Z raportu opisującego zwyczaje żywieniowe Szwedów w latach 2010-2011 wynika, że najczęściej wypijanym przez nich napojem jest kawa - pije ją 80% kobiet i 85% mężczyzn, czyli jakieś dwa razy więcej niż herbatę!
Kawa dostępna jest wszędzie - poza kawiarniami i stacjami benzynowymi również w salonikach prasowych (jak Pressbyron) oraz w niektórych sklepach spożywczych (np. w odwiedzanym przeze mnie dość często T-Jarlen przy stacji metra Östermalmstorg).
Przez cały dzień można spotkać na ulicach ludzi z papierowymi kubkami z kawą na wynos, a rano nawet z kubkami termicznymi - zapewne z ulubioną kawą przygotowaną w domu.
[logo Gevalii, źródło]
Od około 100 lat Szwedzi mają swoją kawę - Gevalię. Ziarna sprowadzane są z różnych części świata - m.in. z Brazylii, Kolumbii, Kenii i Indii... Kawa ma cerytyfikat Rainforest Alliance, a jej część pochodzi z certyfikowanych upraw ekologicznych - jak na prawdziwie szwedzki produkt przystało.
Zanim pojechałam na szkolenie do Oslo, M ostrzegał mnie, że Norwegowie nie potrafią robić dobrej kawy. Na miejscu okazało się, że, niestety, miał rację!
Przerwa na kawę ma w Szwecji swoją specjalną nazwę: fika oznacza czas na kawę i coś słodkiego.
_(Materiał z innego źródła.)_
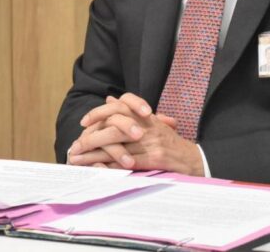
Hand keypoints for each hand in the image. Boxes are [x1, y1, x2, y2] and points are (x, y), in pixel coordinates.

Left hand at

Najczęściej tym czymś jest ciasto drożdżowe w różnej formie - płaskiego warkocza albo wyrośniętego wieńca, z masą jagodową, cynamonową albo pistacjową - nazywane "fikabröd" (czyli dosłownie 'chleb/coś upieczonego podawanego do kawy').
Ponieważ Szwedzi bardzo lubią wszystko, co szwedzkie, Pressbyron zdecydowało się ostatnio na zmianę dostawcy kawy. Na Gevalię właśnie :) To dobra wiadomość!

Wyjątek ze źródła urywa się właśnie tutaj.